Deutsche Gesellschaft für Neurochirurgie (DGNC) e. V.

14. - 17. Mai 2017, Magdeburg

Visualization Needs in Brain Tumor Surgery – A Multicenter Observational Study

Meeting Abstract

Suche in Medline nach

  • Anna Roethe - Image Guidance, Exzellenzcluster Bild Wissen Gestaltung, Humboldt-Universität zu Berlin, Berlin, Deutschland
  • Peter Vajkoczy - Charité - Universitätsmedizin Berlin, Campus Mitte, Neurochirurgische Klinik, Berlin, Deutschland
  • Thomas Picht - Charité – Universitätsmedizin Berlin, Campus Virchow Klinikum, Neurochirurgische Klinik, Berlin, Deutschland

Deutsche Gesellschaft für Neurochirurgie. Society of British Neurological Surgeons. 68. Jahrestagung der Deutschen Gesellschaft für Neurochirurgie (DGNC), 7. Joint Meeting mit der Society of British Neurological Surgeons (SBNS). Magdeburg, 14.-17.05.2017. Düsseldorf: German Medical Science GMS Publishing House; 2017. DocP 051

doi: 10.3205/17dgnc614, urn:nbn:de:0183-17dgnc6147

Veröffentlicht: 9. Juni 2017

© 2017 Roethe et al.
Dieser Artikel ist ein Open-Access-Artikel und steht unter den Lizenzbedingungen der Creative Commons Attribution 4.0 License (Namensnennung). Lizenz-Angaben siehe http://creativecommons.org/licenses/by/4.0/.


Gliederung

Text

Objective: Image-guided technology supporting brain tumor interventions has become standard in most neurosurgical centers in Europe and the US. Yet there has been no structured qualitative assessment of the practical, context-sensitive demand in neurosurgical visualization so far. In order to improve not only the intraoperative setup and technical workflow but also the quality of information visualization and display during surgery, the study assesses systematically the use of structural and functional imaging in relation to intrasurgical decision-making and operative key events.

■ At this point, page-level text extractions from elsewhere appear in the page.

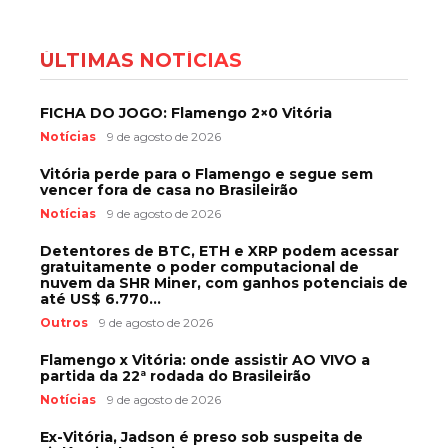
ÚLTIMAS NOTÍCIAS
FICHA DO JOGO: Flamengo 2×0 Vitória
Notícias
9 de agosto de 2026
Vitória perde para o Flamengo e segue sem
vencer fora de casa no Brasileirão
Notícias
9 de agosto de 2026
Detentores de BTC, ETH e XRP podem acessar
gratuitamente o poder computacional de
nuvem da SHR Miner, com ganhos potenciais de
até US$ 6.770...
Outros
9 de agosto de 2026
Flamengo x Vitória: onde assistir AO VIVO a
partida da 22ª rodada do Brasileirão
Notícias
9 de agosto de 2026
Ex-Vitória, Jadson é preso sob suspeita de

Methods: Over 24 months, 30 supra- and infratentorial lesion interventions in two different surgical centers have been observed, documented and analyzed. The main focus has been on pre- and intraoperative image acquisition, screen arrangement and direct versus delegated image interaction. After surgery, brief user feedback interviews with attending surgeons and staff helped to clarify observed events such as technical issues, workflow delays or additional visualization requests.

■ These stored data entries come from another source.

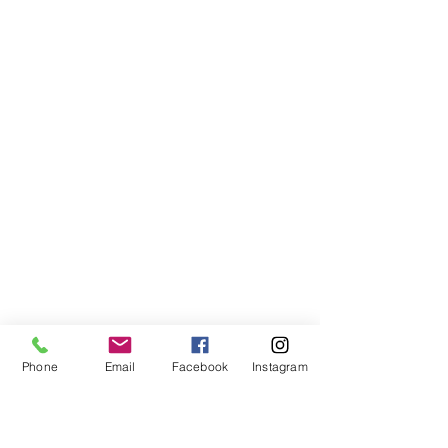
Phone
Email
Facebook
Instagram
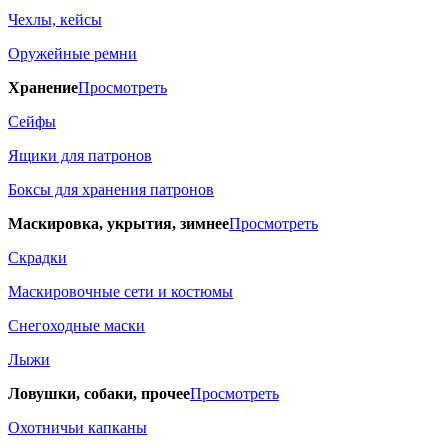
Чехлы, кейсы
Оружейные ремни
Хранение
Просмотреть
Сейфы
Ящики для патронов
Боксы для хранения патронов
Маскировка, укрытия, зимнее
Просмотреть
Скрадки
Маскировочные сети и костюмы
Снегоходные маски
Лыжи
Ловушки, собаки, прочее
Просмотреть
Охотничьи капканы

Results: As opposed to standard employment of (structural) neuronavigation and, if available, intraoperative imaging (US, MRI) to control the extent of resection (EOR), no standardized connection has been found between confirmed relevance and visualization/display mode of surgical information. This includes resolution, size, color, dimensionality, complexity and distance of guiding information to the surgical site as well as instant availability and minimal or aseptical interaction of surgeon and screen. Visual support (»guidance«) other than resection control continually decreases over the course of intervention whereas particularly functional information is not well integrated visually neither during craniotomy nor during resection. Intra-departmental discrepancies in visualization requests have been more significant than inter-institutional differences.

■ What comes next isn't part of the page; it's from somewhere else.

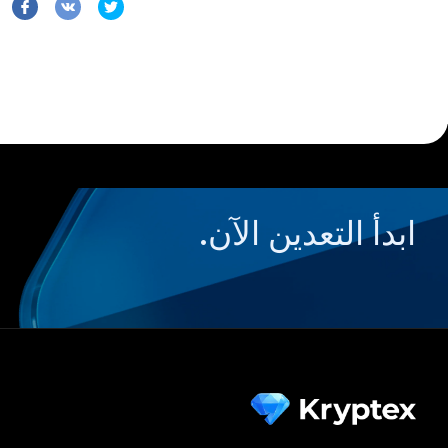
ابدأ التعدين الآن.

Conclusion: In the observed surgical environments, most surgeons adjust to intraoperative setup conventions dictated by non-surgical conditions (e.g. ceiling-mounted infrastructure, anesthesia and nursing management). As in many image-guided modalities default settings are trained and used as standard settings, the potential of more tailored and evidence-based visualizations remains unexplored to date. Based on the study results, sequential explorations and micro-interventions in surgical visualization can be tested and evaluated in different operating environments.